▸ EXERCISE BRIEF
Go through the records and report each line holding the string "Justin".

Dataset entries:
_ _ _ _ _ _ _
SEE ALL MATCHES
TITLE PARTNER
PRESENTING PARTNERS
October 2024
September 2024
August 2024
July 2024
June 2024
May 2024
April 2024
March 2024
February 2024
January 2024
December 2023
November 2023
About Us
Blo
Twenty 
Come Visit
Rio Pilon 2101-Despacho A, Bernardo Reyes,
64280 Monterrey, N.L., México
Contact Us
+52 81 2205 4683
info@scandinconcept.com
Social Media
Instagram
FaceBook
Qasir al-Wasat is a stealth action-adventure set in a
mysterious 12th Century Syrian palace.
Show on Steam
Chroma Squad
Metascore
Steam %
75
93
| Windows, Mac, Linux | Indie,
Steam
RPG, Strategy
_ _ _ _ _ _ _
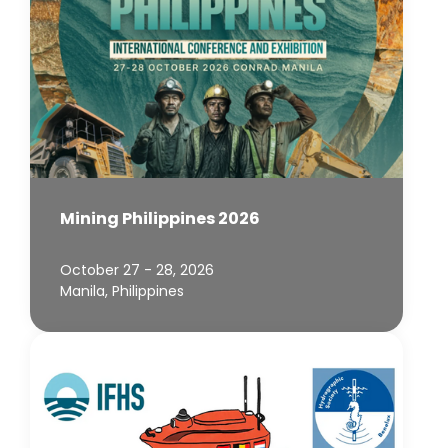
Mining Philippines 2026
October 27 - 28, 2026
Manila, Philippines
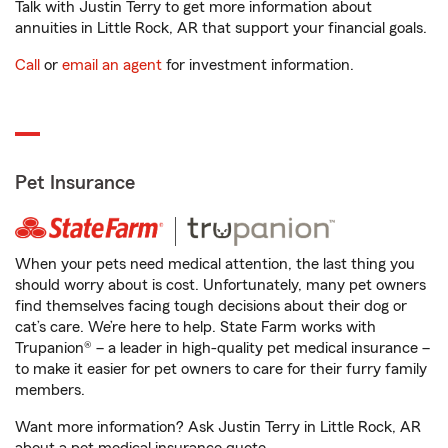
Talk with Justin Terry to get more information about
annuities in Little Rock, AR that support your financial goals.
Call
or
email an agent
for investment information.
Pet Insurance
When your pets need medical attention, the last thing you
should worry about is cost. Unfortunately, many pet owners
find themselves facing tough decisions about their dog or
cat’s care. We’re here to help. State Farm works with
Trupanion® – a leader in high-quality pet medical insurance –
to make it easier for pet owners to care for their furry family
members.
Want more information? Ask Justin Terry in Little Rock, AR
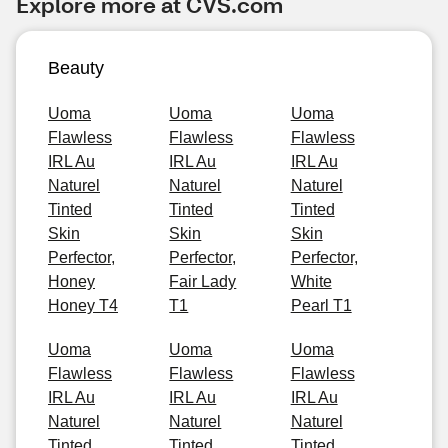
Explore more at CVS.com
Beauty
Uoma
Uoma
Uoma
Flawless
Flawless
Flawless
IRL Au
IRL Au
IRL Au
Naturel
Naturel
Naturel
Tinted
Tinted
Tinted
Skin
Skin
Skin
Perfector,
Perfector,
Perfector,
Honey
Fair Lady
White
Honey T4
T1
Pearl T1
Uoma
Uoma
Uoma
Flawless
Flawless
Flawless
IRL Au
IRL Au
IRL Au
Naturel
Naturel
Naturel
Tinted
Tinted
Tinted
_ _ _ _ _ _ _
▸ EXERCISE RESULT
Talk with Justin Terry to get more information about
Want more information? Ask Justin Terry in Little Rock, AR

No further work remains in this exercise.